Some 1.6 million tonnes of copper capacity is being restarted in Chile following torrential rains in the north of country which halted production at a number of the country’s largest operations.
The price of copper in New York fell on the news with May futures trading on the Comex market giving up 1.8% to $2.756 a pound. Copper is down 7.6% compared to a year ago, but up sharply from five-and-half-year lows struck in January.
Chile is responsible for a third of the world’s mined output of copper with many of the largest mines located in the Atacama desert. Before the unusual weather this week, a drought was reducing production as a result of water restrictions imposed by the authorities. In April 2014 a major earthquake also temporarily halted output at a number of large mines.

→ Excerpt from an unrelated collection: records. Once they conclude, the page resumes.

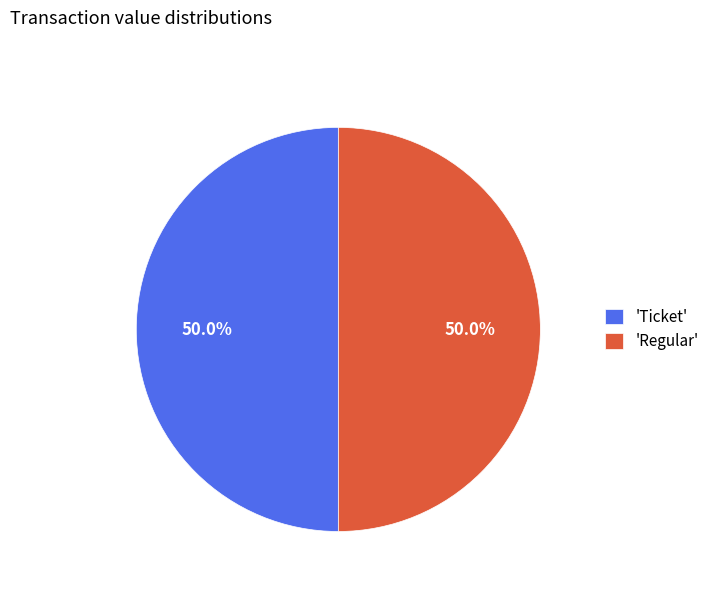

What is the total percentage of 'Regular' and 'Ticket'?

100.0%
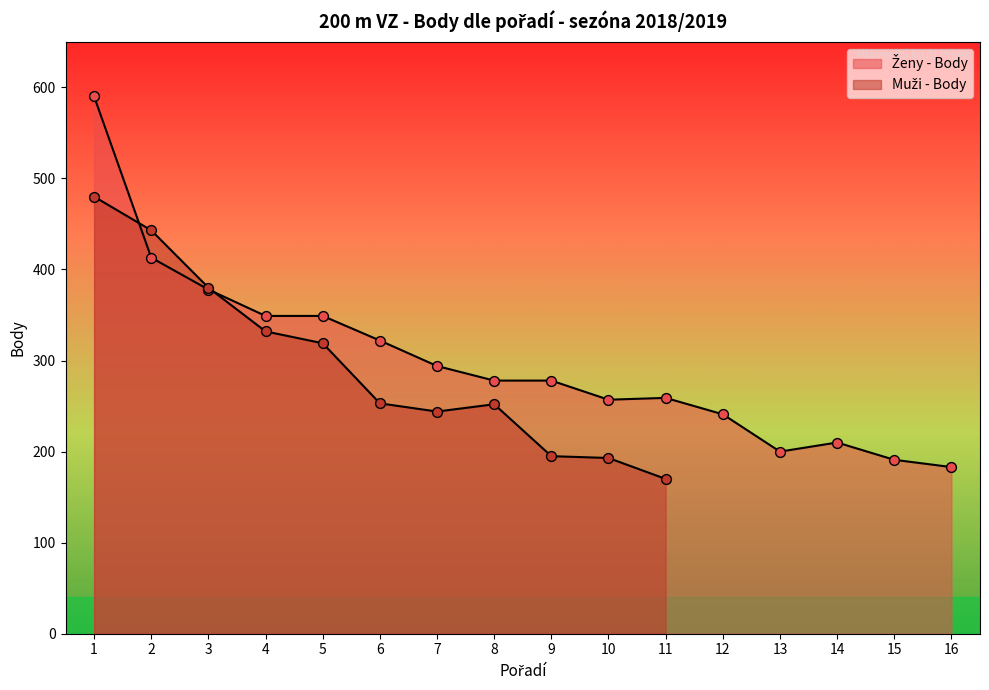

Between 1 and 5, which is larger?

1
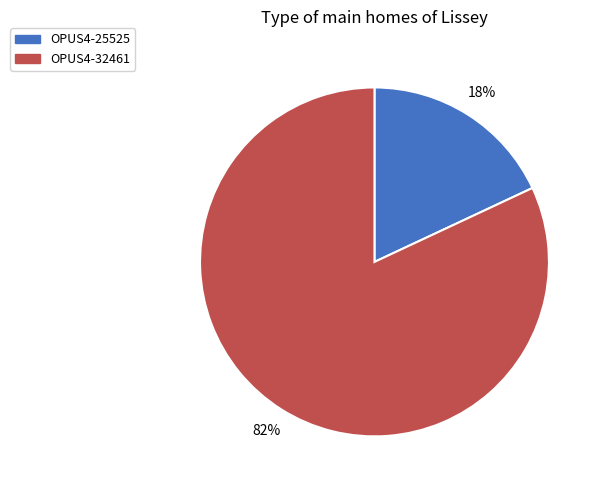

To the nearest percent, what is the difference between the OPUS4-25525 and OPUS4-32461 slice percentages?

64%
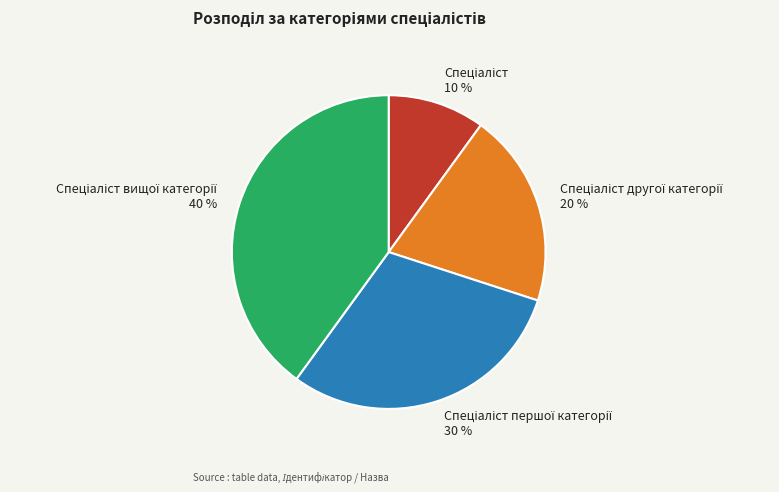

Is there a majority slice in this chart?

No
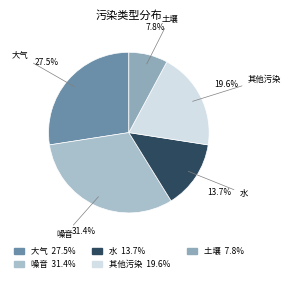

Is there a majority slice in this chart?

No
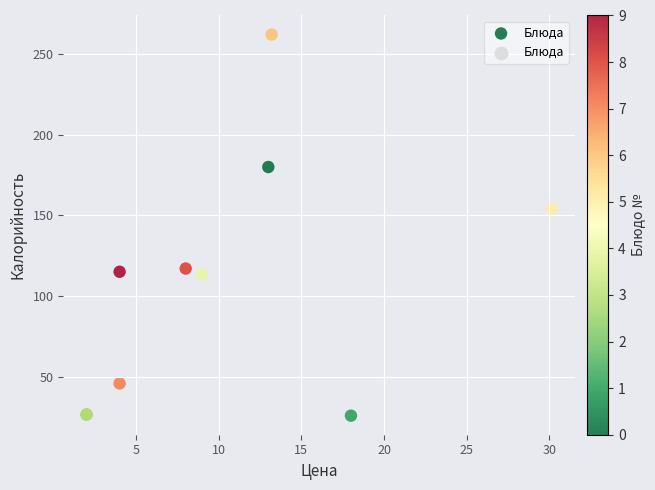

What Y value in the scatter plot is closest to 143?

154.0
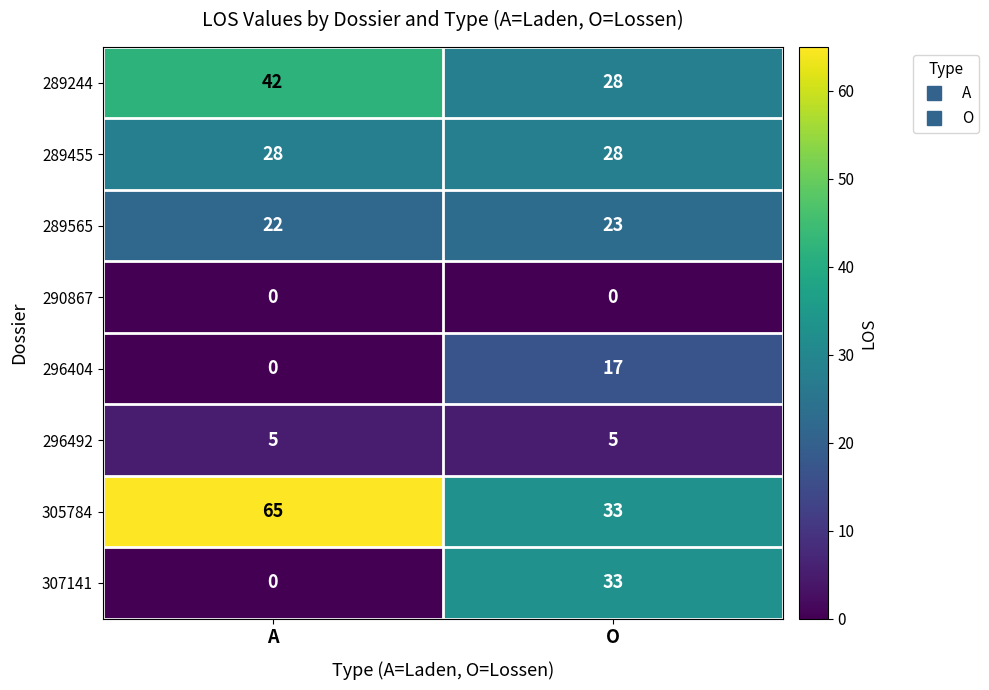

True or false: 296492 has a value of 5 at A.

True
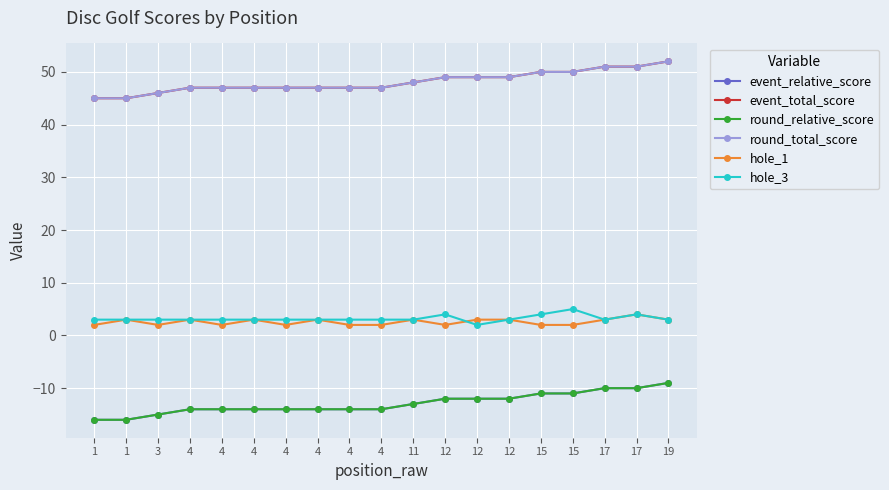

What is the difference between the event_total_score values at 11 and 4?

1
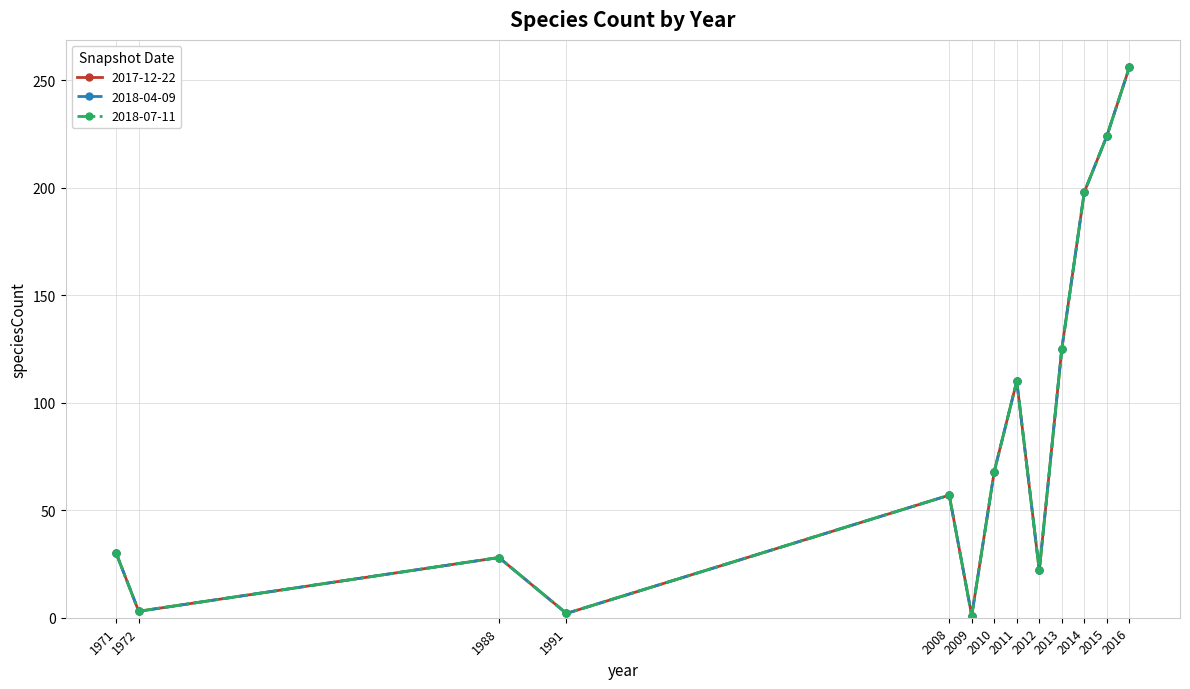

Does the chart display data point markers on the line(s)?

Yes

State-owned giant Codelco confirmed it had restarted mining operations at its Chuquicamata, Ministro Hales, Radomiro Tomic, Gabriela Mistral, and Salvador mines after a three-day hiatus due to the state of access roads, power problems and safety concerns following the downpours.
Codelco was forecast to produce 1.6 million tonnes of copper this year – already down 5% from 2014 – and the affected mines represented some 60% of the Santiago-based company’s production capacity.
Other mines suspended after the rains included Antofagasta’s Michilla mine and Centinela copper complex (its largest operation Los Pelambres wasn’t affected), Anglo American’s Mantoverde and Mantos Blancos, Lundin Mining’s recently acquired Candelaria and Barrick Gold’s Zaldivar.
BHP Billiton, operator of the world’s largest copper mine Escondida, said mining was not affected while Chile’s number two operation Collahuasi, owned by Anglo and Glencore also operated throughout the period. Anglo’s Los Bronces also operated normally and earlier Chile’s mining ministry said small and medium-sized mines in the region had not experienced significant damage.
Most analysts expect copper to move into a surplus this year in excess of 200,000 tonnes after a largely balanced 2014, but the copper industry has a long history of supply disruptions.
Typical disruptions associated with adverse weather, technical problems, power shortages or labour activity make forecasting a tough proposition. To these variables add more recent factors affecting future supply which includes the weak price which makes it difficult for miners to raise development finance (or raise wages for that matter).
That leads to project deferrals, commissioning delays and changes to mine plans and partly explains why the International Copper Study Group’s benchmark forecast for 2014 swung from a 400,000 tonne surplus in April to a 300,000 tonne shortage just six months later. The ICSG predicts a surplus of more than 390,000 tonnes this year, a forecast made in October which is likely to be significantly altered.
The disruptions due to the floods are not expected to have a major impact on the market this year.
“This is a logistical bottleneck as opposed to a major calamitous event like a landslide or an earthquake,” Edward Meir at broker INTL FCStone in New York told Reuters on Wednesday.